Boise brewers face off against rest of United States at the Great American Beer Festival

Posted: 12:00am on Sep 25, 2011

  • WHAT IS CRAFT BEER?

    Craft beers are generally made in smaller batches and brewed with traditional, high-quality grains like malted barley — not cheaper adjunct grains like corn or rice. If nontraditional ingredients are added, it is for distinctiveness, not reduction in flavor or cost savings. Craft brewers interpret historic styles and develop new styles. Simply put, it is artisan beer.

It’s Jake Schisel’s turn to represent this year.

Schisel, who recently took over as head brewer at the Boise Ram brewpub, will get his first chance to see how his beers stack up against national competition this week.

The Great American Beer Festival — or GABF — is the biggest, most competitive and most prestigious beer competition in the country. Nearly 50,000 beer drinkers are expected to attend the event Thursday through Saturday in the mile-high city. The best and brightest of the American craft brewing industry — 465 breweries — will duke it out for a gold, silver, or bronze medal in 79 different categories this year.

Idaho has its best representation ever for this year’s GABF, as Boise’s Ram and TableRock Brewpub will be joined on the floor by Grand Teton Brewing from Victor and Laughing Dog Brewing from Ponderay.

All four Idaho breweries have entered beers in the competition and will be serving at the festival.

Schisel has a legacy to live up to. Recently departed Ram brewmaster Kevin Bolen, who is now working for Grand Teton Brewing, earned four medals for the Boise Ram at the GABF over the past decade, including a gold medal for his St. Mick’s Dry Stout in 2000.

Schisel is ready to roll. He already beat out 32 other American breweries last year to win the gold medal at the 2010 GABF in the brown porter category for Total Disorder Porter. That is a Ram house beer, with a recipe created by former Boise Ram brewmaster Paul Cook, available at all 17 locations in the Bighorn Brewing chain. So we know Schisel has the chops to create a great beer.

This year, he gets to submit his own recipes.

“I’m feeling really positive about it, but I have to admit I am also feeling some pressure,” Schisel said.

Schisel is entering two new beers this year — the Citizen Steam beer in the amber lager category and Owyhee Oktoberfest in the Dortmunder/German-style Oktoberfest category.

He also is brewing the Total Disorder Porter again for the Ram chain.

The “steam” beer style is generally made by brewing lager yeast at warm fermentation temperatures normally associated with ales. The most iconic example of this style is Anchor Steam Beer, made by the Anchor Brewing Co. in San Francisco.

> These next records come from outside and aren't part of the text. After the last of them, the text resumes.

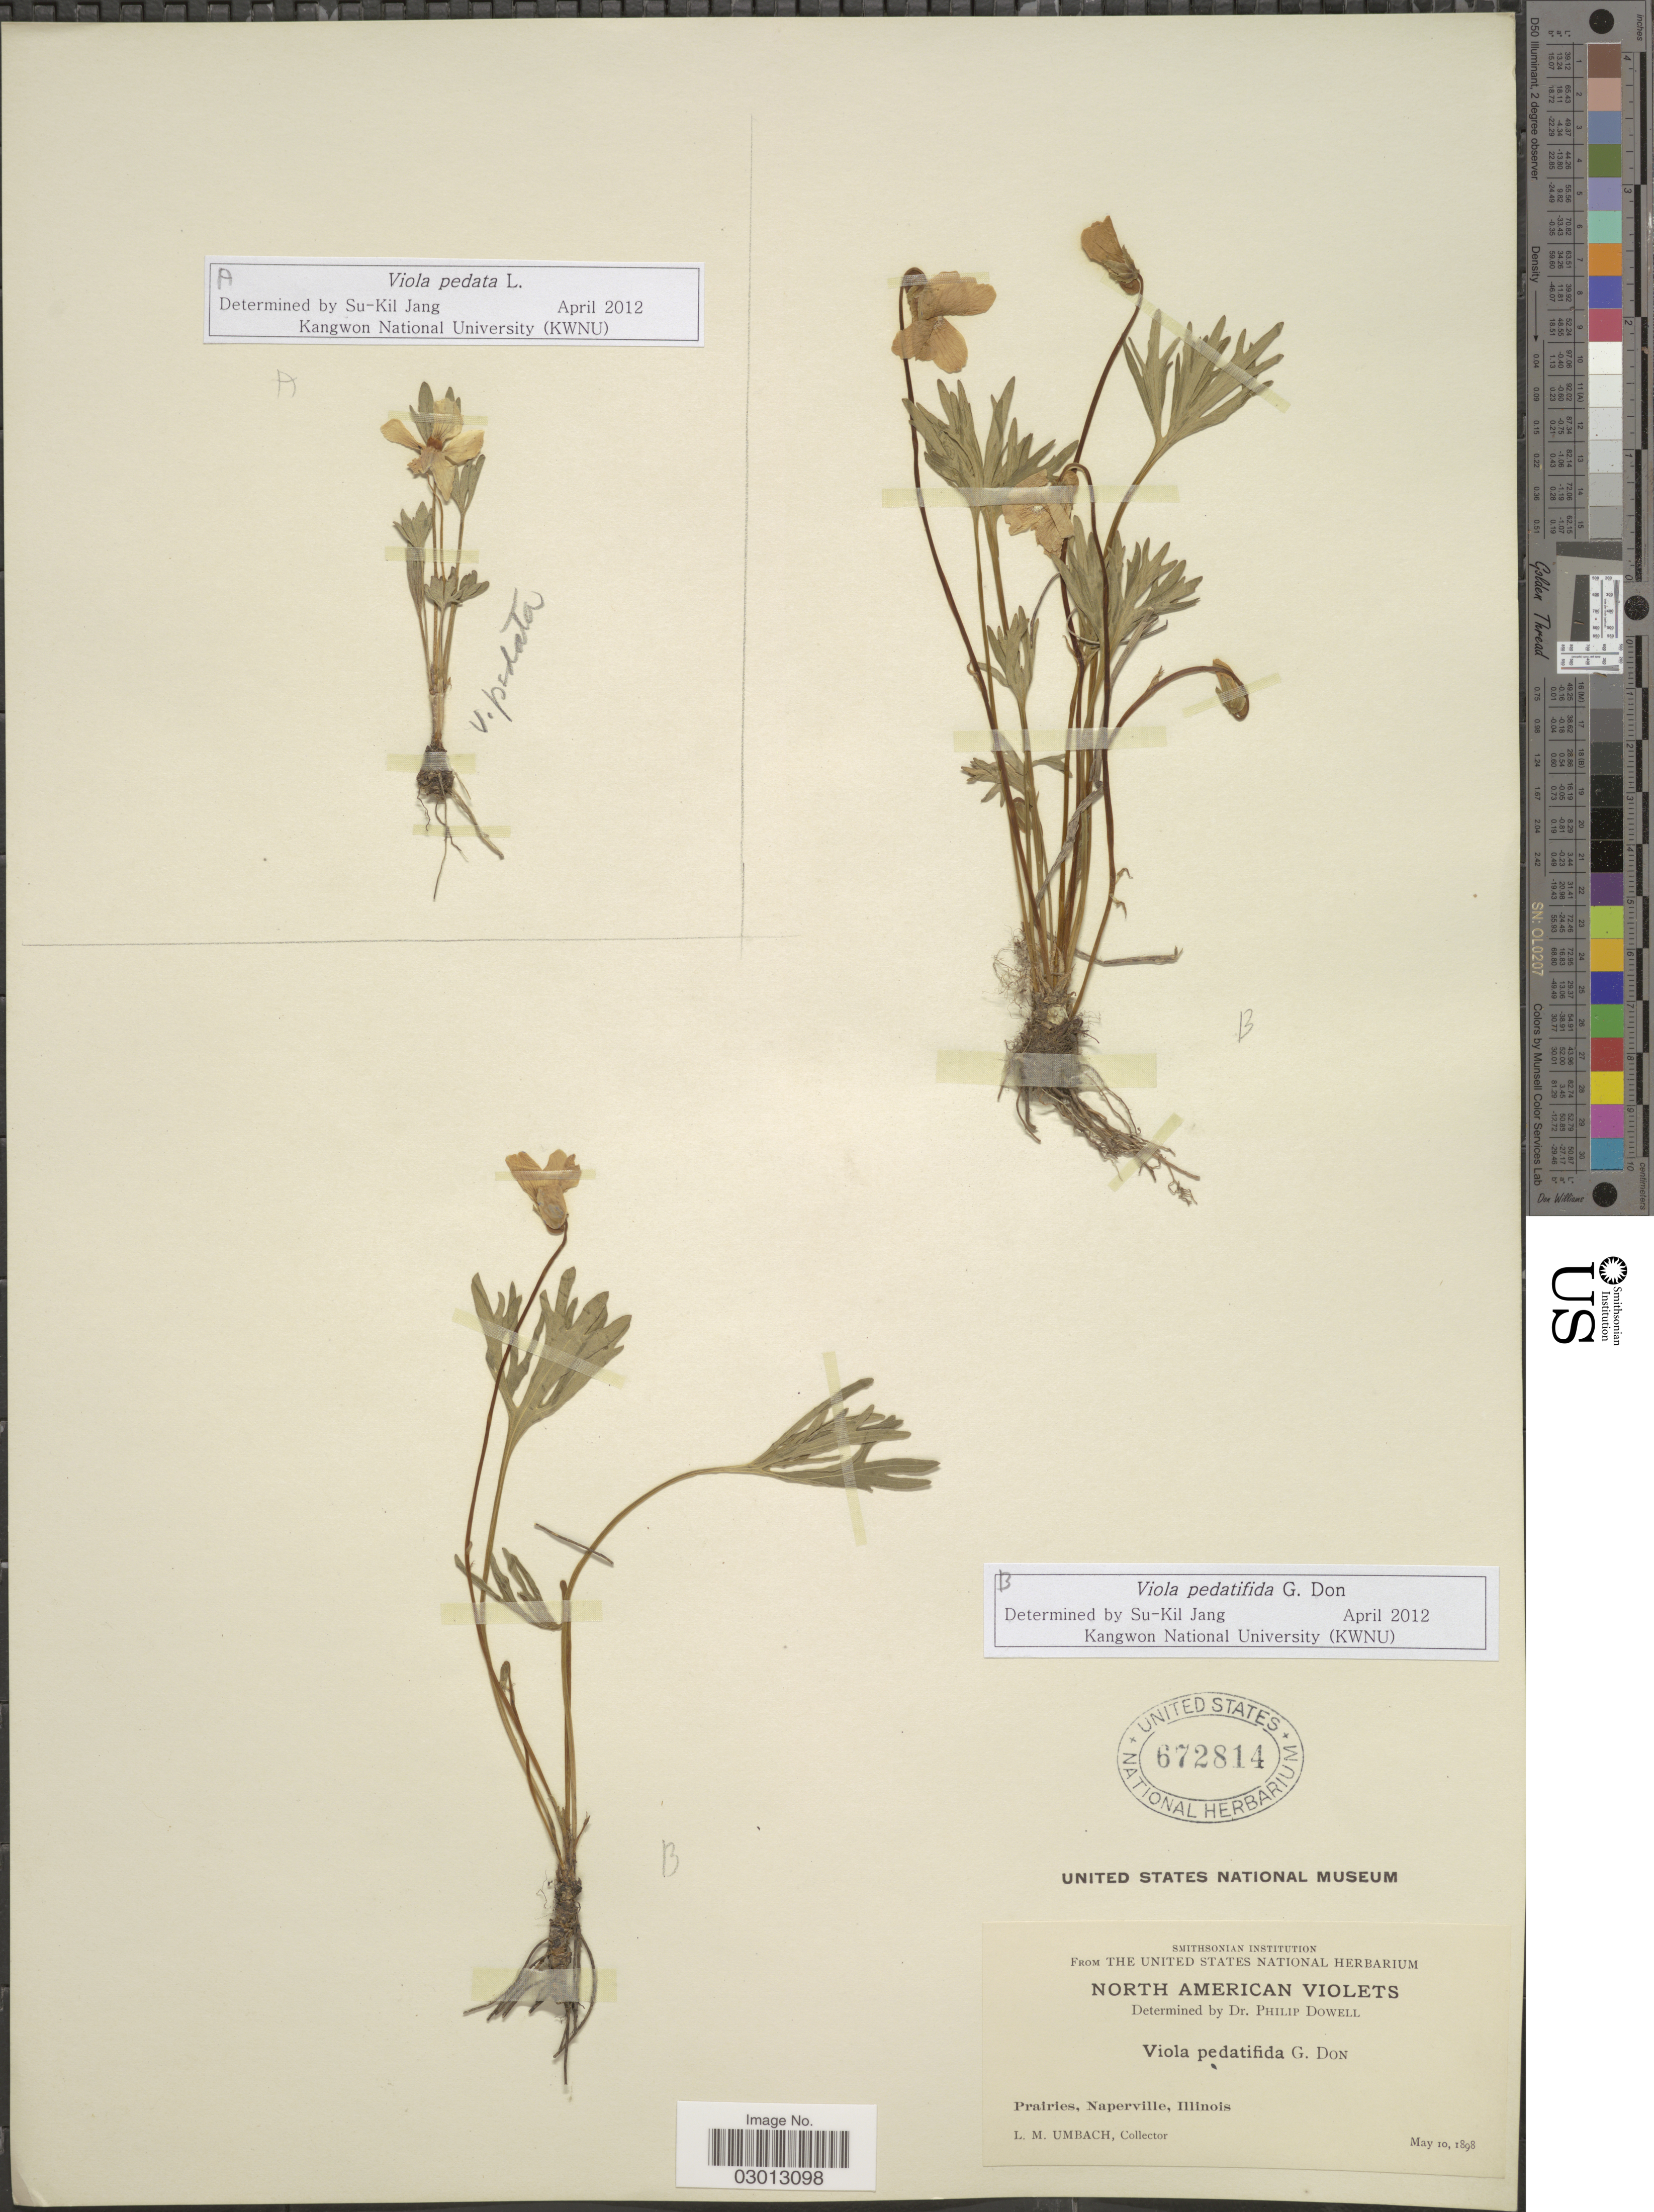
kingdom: Plantae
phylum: Tracheophyta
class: Magnoliopsida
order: Malpighiales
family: Violaceae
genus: Viola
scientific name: Viola pedatifida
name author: G. Don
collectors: L. M. Umbach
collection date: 1898-05-10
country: United States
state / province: Illinois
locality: Prairies, Naperville.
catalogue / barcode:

The steam beer style can be difficult to define — it has a toasty maltiness and hoppy bitterness of an ale with the effervescence of a lager.

The Oktoberfest style is a malty lager with a toasted grain flavor and little hop bitterness.

Both of those are subtle styles, so Schisel is not making it easy on himself.

“You just never know how judges will react — sometimes all it takes is one, and you’re done,” Schisel said, chuckling. “Still, this is a lot of fun, and I can’t wait to go.”

The same goes for Bob McSherry, the brewmaster at TableRock Brewpub, which is entering beers in the GABF competition for only the second time.

TableRock will have four beers on the floor and in competition — the gluten-free pale ale, the Bitterroot Pale Ale, the Blackhop black IPA (known as American Black Ale in the GABF competition), the Hophead IPA and the Hopocalypse Imperial IPA.

“Just the whole week in Denver is amazing. ... Those guys really know how to put on a show,” McSherry said. “Going there and tasting all those beers just rekindles your enthusiasm. The last time I came back and had, like, seven different ideas I wanted to try. It’s such a great event.”

The TableRock beers are made in the Pacific Northwest tradition of taking traditional British-style ales and pumping up the flavor profiles with an emphasis on hops, the pine cone-like flowers that balance the sweetness of malt in beer with bitterness. Hops, the majority of which are grown in Washington, Oregon and Idaho, provide distinctive aroma — think citrus, mint and floral — and additional flavors to beer.

Those categories are also the most competitive. For instance, the TableRock Hophead IPA will compete with 175 other beers this year in the American IPA category.

The GABF is celebrating its 30th anniversary this year, and organizers say it will be the biggest one yet.

Tickets to the three-day festival, held at the Denver Convention Center at the end of September, sold out in a week this summer — a new record. The beer fans who are expected to attend the four sessions will be able to taste one-ounce samples of 2,400 different American beers. The Brewers Association, which runs the festival, said this will be the largest collection of U.S. beers ever served in one place.

Despite the poor economy over the past several years, the U.S. craft beer market is a growing industry — at a time when regular beer sales are flat.

Craft beer sales grew 11 percent in volume nationally last year, according to the Brewers Association. They’re up an additional 15 percent in the first six months of 2011. Sales for major beer conglomerates — think Anheuser-Busch or Miller/Coors — are stagnant, down 1 percent in 2010.